Sukhoi will be entering a tight segment of the Indian aircraft market, which is currently dominated by the Toulouse-based ATR with an over 80 per cent share. Bombardier and Embraer have also been making aggressive moves to grab market share.
At present, about 20 per cent of India's 400 civilian aircraft are in the 100-seater or below category. By 2020, this number is expected to more than double to 200.
Sources said Sukhoi was offering a 25 per cent discount over the prices of entrenched small-jet competitors such as ATR, Bombardier and Embraer, and adding free pilot training and spares support as sweetener.
"Going by the offer, an airline can buy almost two Sukhoi jets for one from its competitor. The Brazilian made Embraer aircraft costs $40 million while a Bombardier aircraft is available for $35 million.

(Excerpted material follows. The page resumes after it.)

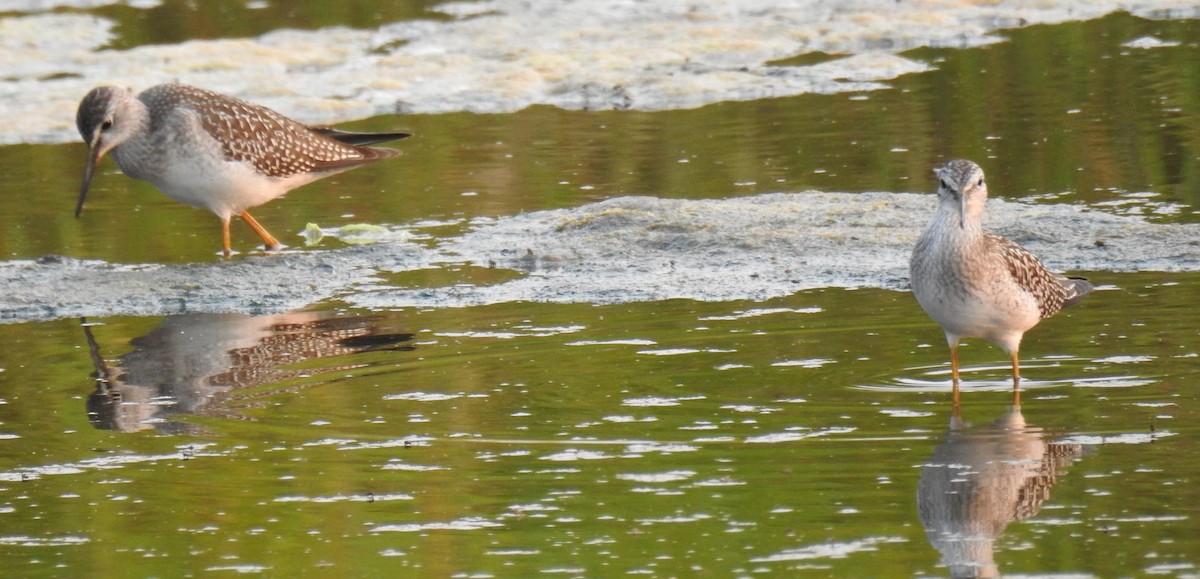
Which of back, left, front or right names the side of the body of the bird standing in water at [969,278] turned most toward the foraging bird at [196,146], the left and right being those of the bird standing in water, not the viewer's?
right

As a part of promotional offer, the Sukhoi Superjet 100 will cost $25 million," they added.
Sukhoi's small jet, which will start delivery by 2008, might find it tough to break into the market because its 95-seater model has a take-off mass of 40,000 kg, which puts it outside the purview of a sales tax break on aviation turbine fuel for small jets that was offered in the Union Budget.
Both Embraer and Bombardier benefit from this provision, which could result in a saving of almost 30 per cent on ATF costs.
According to Sukhoi executives, Superjet 100 has enhanced capabilities for take off and landing, and claims a savings of 10 -12 per cent on fuel consumption and 10 per cent savings on operational cost against competitors.
Sources said the aircraft manufacturer was in advanced talks with several domestic airline companies, including Jet Airways, Air Deccan, Kingfisher Airlines, Paramount Airways and MDLR Airlines (regional airline operator).
The Indian defence aerospace major Hindustan Aeronautics Ltd (HAL) is also in talks with Sukhoi for participation in manufacturing activities.